Expreso Brío atraviesa una profunda crisis y trabajadores denuncian más de 200 despidos en todo el país
Política gremial Viernes 3 de Julio de 2026
La empresa de transporte y logística Expreso Brío quedó en el centro de una fuerte polémica luego de que trabajadores denunciaran una ola de despidos que habría afectado a más de 200 empleados en distintas sucursales del país. La situación generó protestas frente a la sede rosarina del Ministerio de Trabajo, donde los afectados reclamaron respuestas y el pago de salarios adeudados.
Según relataron los trabajadores, la crisis alcanzó su punto más crítico esta semana cuando numerosos empleados se presentaron en sus lugares de trabajo y encontraron las instalaciones cerradas. Posteriormente, varios de ellos recibieron telegramas de despido sin causa, poniendo fin a vínculos laborales que, en algunos casos, superaban las dos décadas de antigüedad.
La situación impactó especialmente en Rosario, donde alrededor de 60 personas habrían sido desvinculadas. Sin embargo, los reclamos también se replican en otras provincias donde la firma mantenía operaciones, entre ellas Buenos Aires y Córdoba, regiones que también registraron importantes recortes de personal.
Los trabajadores aseguran que los problemas venían manifestándose desde hace varios meses. Demoras en el pago de salarios, incertidumbre sobre la continuidad de las operaciones y el cierre progresivo de distintas sucursales fueron algunas de las señales que anticipaban el deterioro de la actividad de la compañía.
A la preocupación por la pérdida de las fuentes laborales se suma el reclamo por haberes impagos. Los empleados denuncian que aún se adeudan salarios correspondientes a los últimos meses, además de bonos, aguinaldos y otros conceptos que forman parte de sus ingresos habituales. Según indicaron, hasta el momento solo recibieron promesas de cancelación de la deuda, sin precisiones sobre fechas o mecanismos de pago.
Otro de los cuestionamientos apunta a la falta de información por parte de la conducción de la empresa. Los trabajadores sostienen que durante el desarrollo de la crisis nunca recibieron explicaciones claras sobre la situación financiera de la firma ni sobre los planes para garantizar la continuidad laboral del personal.

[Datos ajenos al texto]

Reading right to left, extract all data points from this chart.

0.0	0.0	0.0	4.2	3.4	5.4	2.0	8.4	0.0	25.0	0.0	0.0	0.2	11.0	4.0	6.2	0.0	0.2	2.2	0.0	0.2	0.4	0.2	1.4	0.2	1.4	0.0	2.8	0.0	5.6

En ese contexto, algunos empleados expresaron sospechas sobre un posible proceso de vaciamiento empresarial. Según afirman, durante los últimos meses circularon versiones sobre la llegada de nuevos inversores o la incorporación de otra compañía para hacerse cargo de las operaciones, aunque esas alternativas nunca se concretaron ni fueron comunicadas oficialmente.
Mientras continúan las gestiones ante las autoridades laborales, los despedidos buscan obtener respuestas sobre el pago de las indemnizaciones correspondientes y reclaman la intervención de los organismos competentes para garantizar el cumplimiento de sus derechos. El conflicto mantiene en alerta a cientos de familias que dependen de la actividad de una empresa que durante años fue una de las referencias del sector logístico y de transporte de cargas en distintas regiones del país.